[START Extracted information]
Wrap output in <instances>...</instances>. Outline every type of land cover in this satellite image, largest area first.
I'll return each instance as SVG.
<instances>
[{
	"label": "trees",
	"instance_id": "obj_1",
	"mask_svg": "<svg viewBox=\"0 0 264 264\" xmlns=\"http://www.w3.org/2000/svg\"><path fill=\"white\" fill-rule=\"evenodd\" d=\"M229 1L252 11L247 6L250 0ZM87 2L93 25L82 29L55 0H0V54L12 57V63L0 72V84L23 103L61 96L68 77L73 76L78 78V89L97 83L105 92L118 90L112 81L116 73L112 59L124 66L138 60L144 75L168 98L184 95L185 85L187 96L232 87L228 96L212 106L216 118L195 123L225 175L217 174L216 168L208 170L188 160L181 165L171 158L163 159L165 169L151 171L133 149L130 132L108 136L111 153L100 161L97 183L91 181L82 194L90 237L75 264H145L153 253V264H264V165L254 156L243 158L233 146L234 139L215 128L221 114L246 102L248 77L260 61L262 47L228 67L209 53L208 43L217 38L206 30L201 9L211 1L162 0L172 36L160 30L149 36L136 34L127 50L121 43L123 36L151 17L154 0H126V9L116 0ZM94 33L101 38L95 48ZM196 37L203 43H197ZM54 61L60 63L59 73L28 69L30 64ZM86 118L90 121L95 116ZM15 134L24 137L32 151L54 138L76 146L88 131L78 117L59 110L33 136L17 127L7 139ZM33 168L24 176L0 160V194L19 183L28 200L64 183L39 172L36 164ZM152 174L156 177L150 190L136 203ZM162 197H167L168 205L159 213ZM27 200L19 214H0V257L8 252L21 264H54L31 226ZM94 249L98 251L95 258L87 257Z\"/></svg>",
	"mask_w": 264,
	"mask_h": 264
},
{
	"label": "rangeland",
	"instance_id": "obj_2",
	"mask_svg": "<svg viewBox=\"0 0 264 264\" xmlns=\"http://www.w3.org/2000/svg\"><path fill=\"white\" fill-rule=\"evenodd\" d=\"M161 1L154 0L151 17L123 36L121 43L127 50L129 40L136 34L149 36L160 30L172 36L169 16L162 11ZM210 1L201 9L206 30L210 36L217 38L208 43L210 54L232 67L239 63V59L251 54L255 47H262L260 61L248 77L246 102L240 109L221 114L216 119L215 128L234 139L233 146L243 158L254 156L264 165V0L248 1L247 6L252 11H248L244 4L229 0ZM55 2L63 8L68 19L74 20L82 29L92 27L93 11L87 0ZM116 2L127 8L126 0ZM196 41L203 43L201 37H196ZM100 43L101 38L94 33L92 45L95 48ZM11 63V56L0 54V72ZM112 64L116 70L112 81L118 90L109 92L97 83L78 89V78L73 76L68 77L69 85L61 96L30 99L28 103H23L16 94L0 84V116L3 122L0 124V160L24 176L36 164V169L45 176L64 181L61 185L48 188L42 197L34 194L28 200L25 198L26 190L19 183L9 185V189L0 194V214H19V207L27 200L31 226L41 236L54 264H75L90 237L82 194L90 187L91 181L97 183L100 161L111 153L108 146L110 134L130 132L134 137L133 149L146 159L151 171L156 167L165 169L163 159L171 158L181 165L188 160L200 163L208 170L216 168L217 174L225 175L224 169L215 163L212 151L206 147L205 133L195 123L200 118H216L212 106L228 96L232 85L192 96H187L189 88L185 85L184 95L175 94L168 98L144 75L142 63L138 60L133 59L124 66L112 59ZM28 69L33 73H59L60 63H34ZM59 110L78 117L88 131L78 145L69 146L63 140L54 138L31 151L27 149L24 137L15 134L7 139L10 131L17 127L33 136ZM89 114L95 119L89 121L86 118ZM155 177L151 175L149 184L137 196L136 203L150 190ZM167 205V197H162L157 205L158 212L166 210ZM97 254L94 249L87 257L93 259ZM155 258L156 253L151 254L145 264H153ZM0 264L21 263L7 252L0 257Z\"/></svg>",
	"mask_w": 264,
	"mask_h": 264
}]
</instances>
[END Extracted information]
What the task requires
Pick out each line of the listing above that contains the string "instances".

Expected answer
Wrap output in <instances>...</instances>. Outline every type of land cover in this satellite image, largest area first.
<instances>
</instances>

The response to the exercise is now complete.